Johann der Blinde                                                                  zurück
Auf dem Reichstag in Frankfurt im Juli 1310 mußte Herzog Heinrich von Kärnten das Königreich Böhmen an Johann, Sohn Heinrichs VII, abtreten.

Nachfolger Kaiser Heinrichs VII wurden jedoch der Habsburger "Friedrich der
Schöne", 1289 - 1330, und der Wittelsbacher "Ludwig der Bayer", 1283 - 1347. Immer wieder kam es zwischen beiden zum Kampf. Erst nach der Schlacht bei Mühldorf 1322, in der Friedrich in Gefangenschaft geriet, fiel eine Entscheidung. Beide regierten drei Jahre später das Land bis zum Tode Friedrichs gemeinsam.

Ludwig betrieb mit Energie seine Kaiserkrönung und nahm, da der Papst ihm das Einverständnis verweigerte, die Krone von der römischen Oberschicht 1328 entgegen. Den Papst setzte er kurzerhand ab. Gemäß der fortentwickelten Herrschaftsideologie wählten nunmehr die 7 Kurfürsten die Deutschen Könige.

Kaiser Ludwig starb am 11.10 1347 auf der Bärenjagd.

Inzwischen hatte Johann, ein ritterlicher Lebemann, dem man peinliche
Liebesgeschichten und den Griff in Staatskasse unterstellte, 1335 die schlesischen Herzogtümer gewonnen.
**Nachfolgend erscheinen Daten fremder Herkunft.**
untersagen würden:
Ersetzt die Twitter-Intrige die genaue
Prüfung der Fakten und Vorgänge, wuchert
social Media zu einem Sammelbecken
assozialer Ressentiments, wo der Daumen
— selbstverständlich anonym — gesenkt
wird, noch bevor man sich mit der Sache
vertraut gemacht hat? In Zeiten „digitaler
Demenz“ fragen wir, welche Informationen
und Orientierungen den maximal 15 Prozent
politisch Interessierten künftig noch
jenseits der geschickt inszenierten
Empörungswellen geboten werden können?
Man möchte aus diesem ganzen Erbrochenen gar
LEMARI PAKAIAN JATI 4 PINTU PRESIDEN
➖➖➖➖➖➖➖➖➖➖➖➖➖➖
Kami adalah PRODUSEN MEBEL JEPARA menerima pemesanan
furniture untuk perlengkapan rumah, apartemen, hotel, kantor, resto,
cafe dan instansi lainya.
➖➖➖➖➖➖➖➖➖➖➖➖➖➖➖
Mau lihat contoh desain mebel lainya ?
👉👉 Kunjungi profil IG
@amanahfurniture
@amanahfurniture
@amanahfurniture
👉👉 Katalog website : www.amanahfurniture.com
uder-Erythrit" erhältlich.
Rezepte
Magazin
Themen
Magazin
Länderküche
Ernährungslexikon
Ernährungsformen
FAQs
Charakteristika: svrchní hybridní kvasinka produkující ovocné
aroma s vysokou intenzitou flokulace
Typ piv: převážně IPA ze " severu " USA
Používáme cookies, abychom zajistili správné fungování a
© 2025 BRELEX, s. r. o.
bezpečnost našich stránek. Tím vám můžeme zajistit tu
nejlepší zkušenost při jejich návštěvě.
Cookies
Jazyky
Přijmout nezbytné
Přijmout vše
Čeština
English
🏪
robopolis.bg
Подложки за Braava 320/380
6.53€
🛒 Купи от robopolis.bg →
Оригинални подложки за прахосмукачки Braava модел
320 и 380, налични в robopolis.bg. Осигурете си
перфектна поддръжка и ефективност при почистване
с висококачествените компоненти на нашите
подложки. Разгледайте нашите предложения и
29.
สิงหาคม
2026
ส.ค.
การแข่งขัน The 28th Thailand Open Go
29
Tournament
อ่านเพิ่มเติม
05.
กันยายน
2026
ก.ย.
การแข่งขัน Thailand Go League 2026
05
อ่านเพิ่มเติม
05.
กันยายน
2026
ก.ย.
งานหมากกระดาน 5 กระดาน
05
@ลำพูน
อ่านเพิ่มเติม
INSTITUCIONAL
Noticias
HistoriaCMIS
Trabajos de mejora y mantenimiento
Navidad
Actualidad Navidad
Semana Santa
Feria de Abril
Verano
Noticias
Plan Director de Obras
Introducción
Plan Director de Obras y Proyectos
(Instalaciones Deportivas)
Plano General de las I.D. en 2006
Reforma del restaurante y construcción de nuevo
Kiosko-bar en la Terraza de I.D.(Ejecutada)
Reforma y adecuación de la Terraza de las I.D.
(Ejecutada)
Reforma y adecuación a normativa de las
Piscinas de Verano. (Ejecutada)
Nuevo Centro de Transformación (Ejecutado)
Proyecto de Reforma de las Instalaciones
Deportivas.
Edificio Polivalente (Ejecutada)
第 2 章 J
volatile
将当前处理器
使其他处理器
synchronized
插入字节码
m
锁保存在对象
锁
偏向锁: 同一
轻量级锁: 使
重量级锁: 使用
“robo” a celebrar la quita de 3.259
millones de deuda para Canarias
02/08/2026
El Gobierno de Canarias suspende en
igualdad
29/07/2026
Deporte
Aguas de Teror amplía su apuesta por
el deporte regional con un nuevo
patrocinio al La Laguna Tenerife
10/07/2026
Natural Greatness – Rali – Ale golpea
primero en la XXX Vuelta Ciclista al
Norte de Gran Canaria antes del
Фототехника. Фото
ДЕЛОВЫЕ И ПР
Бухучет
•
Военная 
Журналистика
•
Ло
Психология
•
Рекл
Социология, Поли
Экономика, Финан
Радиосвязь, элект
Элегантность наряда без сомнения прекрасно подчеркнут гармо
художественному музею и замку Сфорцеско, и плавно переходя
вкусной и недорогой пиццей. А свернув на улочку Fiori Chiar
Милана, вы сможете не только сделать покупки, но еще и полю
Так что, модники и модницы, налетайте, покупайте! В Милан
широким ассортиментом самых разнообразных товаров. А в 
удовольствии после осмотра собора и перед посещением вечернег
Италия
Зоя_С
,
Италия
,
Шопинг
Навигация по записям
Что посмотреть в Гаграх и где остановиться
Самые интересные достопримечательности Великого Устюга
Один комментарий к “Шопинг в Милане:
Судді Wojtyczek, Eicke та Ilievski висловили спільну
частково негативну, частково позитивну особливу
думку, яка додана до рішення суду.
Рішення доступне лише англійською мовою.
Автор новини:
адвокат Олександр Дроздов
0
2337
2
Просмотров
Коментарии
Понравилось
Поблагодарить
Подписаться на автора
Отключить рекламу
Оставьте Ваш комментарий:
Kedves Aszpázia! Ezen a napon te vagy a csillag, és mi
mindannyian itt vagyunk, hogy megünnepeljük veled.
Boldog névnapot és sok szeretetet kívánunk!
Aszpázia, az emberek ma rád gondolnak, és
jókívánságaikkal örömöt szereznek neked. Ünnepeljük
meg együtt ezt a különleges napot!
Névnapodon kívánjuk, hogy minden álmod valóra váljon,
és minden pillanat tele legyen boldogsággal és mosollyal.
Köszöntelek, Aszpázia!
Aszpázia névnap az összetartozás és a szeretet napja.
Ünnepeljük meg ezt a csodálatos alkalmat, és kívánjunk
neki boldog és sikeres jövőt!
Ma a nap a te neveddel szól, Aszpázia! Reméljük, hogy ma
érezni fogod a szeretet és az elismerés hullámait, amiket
Er war damit mächtiger als die Wittelsbacher und Habsburger zusammen. Der neue Reichtum, der Einfluss des Papstes und französische Vorstellungen veranlassten die Kurfürsten zum Handeln: Sie wählten 1346 Karl, Sohn von Johann, zum Gegenkönig. Zum Dank mussten beide auf französischer Seite gegen England in den Krieg ziehen, handelten sich jedoch eine fürchterliche Niederlage ein. Johann, inzwischen erblindet, ließ sich in die Schlacht führen und kam dabei zu Tode.

Karl musste, was er nur ungern tat, um seine Anerkennung kämpfen. Der Kampf von Italien aus, den Wittelsbachern Tirol zu entreißen, scheiterte kläglich.

Der Herztod Ludwigs befreite ihn von allen Sorgen.